Since the beginning of the year, after years of contributing, adobe has started rejecting every picture I submit for "quality issues." I edit in Photoshop and I noticed at the beginning of the year, they changed how you can save pics as jpegs, to where you save a copy as a jpeg. I'm wondering if this has something to do with why all my pictures are being rejected now? Is anyone else experiencing this?

This topic has been closed for replies.

5 replies

Ricky336
Community Expert
Community Expert
July 14, 2023

When saving as JPEG/JPG make sure you are not editing an already saved JPEG, and then re-editing it and resaving the file.

Each time you resave a JPEG file, you lose quality.

This is where using a raw format is great as it is non-destructive.

Abambo
Community Expert
Community Expert
July 14, 2023

The workflow should be RAW⇒PSD|TIFF⇒JPEG, with a first generation JPEG, so that the potential buyer gets the best quality.

 

RAW can export to JPEG as a final file, or to PSD|TIFF for further editing.

 

And effectively, each time you open a JPEG file and save to JPEG, without modifications, you degrade the quality.

ABAMBO | Hard- and Software Engineer | Photographer
Abambo
Community Expert
Community Expert
July 14, 2023

Changes in Photoshop do not influence the quality of your submissions, even that you could use Bridge to submit more easily. The Save a Copy vs Save as changes are due to changes of the macOS file handling. 

 

The quality issues can be caused by bad JPEG handling, but, as a rule of thumb, any file having a size of 2 Mb or more should be OK and not introduce artefacts that are visible. This is true only, however, if you have a nondestructive workflow, from the start of the editing chain to the final save. Intermediate files should be saved as TIFF or Photoshop. Both allow layers to be preserved and saving a new generation does not detoriate the quality. 

 

It is more probable that quality issues are present in the file at the beginning of the editing process or get introduced during the editing. Without seeing a picture, we won't be able to comment on this.
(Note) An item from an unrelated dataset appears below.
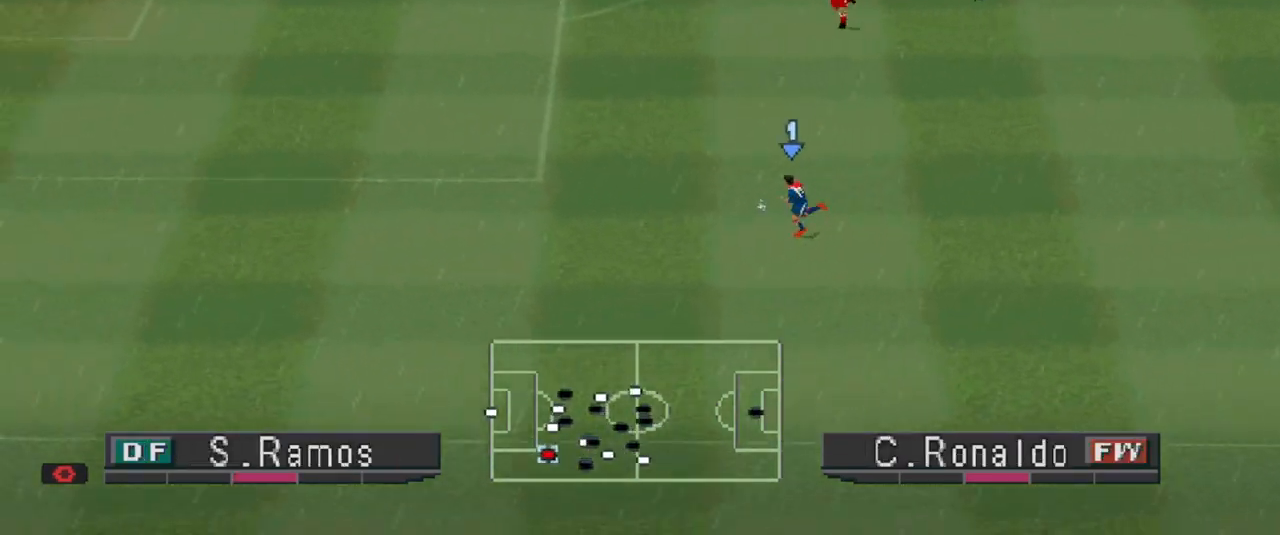
{"buttons": ["DPAD_UP", "DPAD_LEFT"], "events": [[467, "R1", "up"]]}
ABAMBO | Hard- and Software Engineer | Photographer
Nancy OShea
Community Expert
Community Expert
July 13, 2023

Examine your images at 100-300% magnification.  Fix all imperfections if you can.  Discard the ones you can't fix.
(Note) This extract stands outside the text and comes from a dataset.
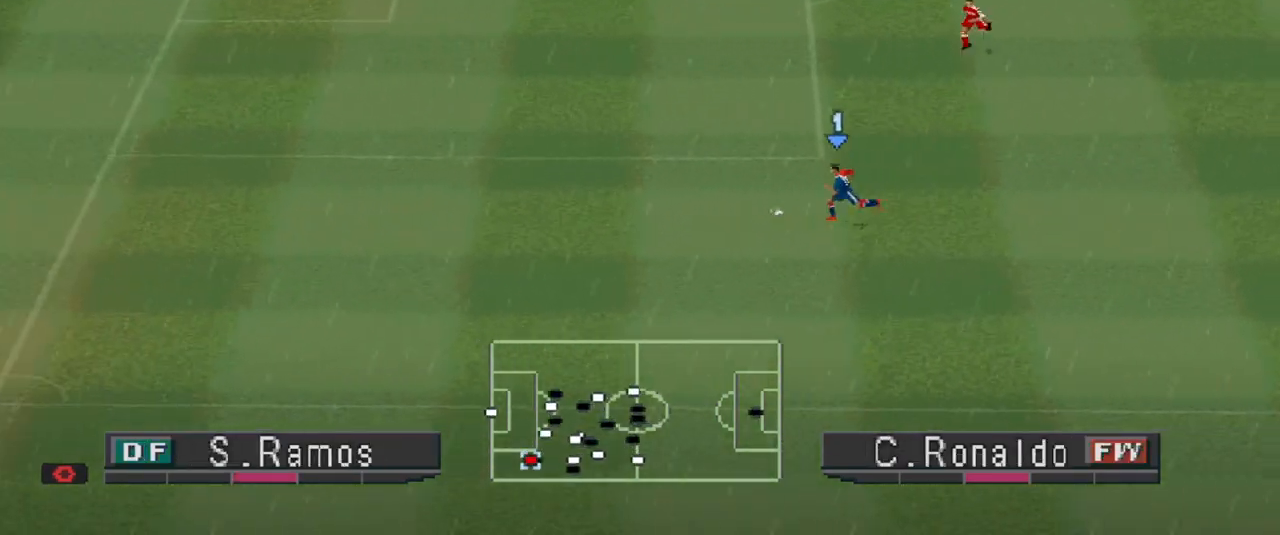
{"buttons": ["DPAD_UP", "DPAD_LEFT"], "events": []}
Then compare your best work with current Stock inventory. Is yours as good or better than what Stock has?  If not, don't submit.

 

 

 

Nancy O'Shea— Product User & Community Expert
George_F
Community Expert
Community Expert
July 13, 2023

With an estimated 500,000 assets reviewed every week, I would anticipate many more posts if Adobe had substantially changed the way they reviewed photos.  With 283 new posts in the last 30 days, I just don't see any evidence of it.

 

I'm sorry you've had so many rejections lately.  I think the best course of action is to understand the technical faults and turn the rejections into a learning opportunity.

 

Like @Jill_C mentioned, post a few photos if you'd like a fresh perspective on them 🙂

 

Cheers!

George F, Photographer & Forum Volunteer
Jill_C
Community Expert
Community Expert
July 13, 2023

There is no difference in the files created with .jpg or .jpeg file extensions. The 3 character file limitation dates back to MS-DOS times, I think. Google "jpg versus jpeg" for more info. This is not the reason for your rejected images. I haven't experienced an increased rejection rate this year. If you would like feedback from the community members on rejected images, please upload 2 or 3 here at full size.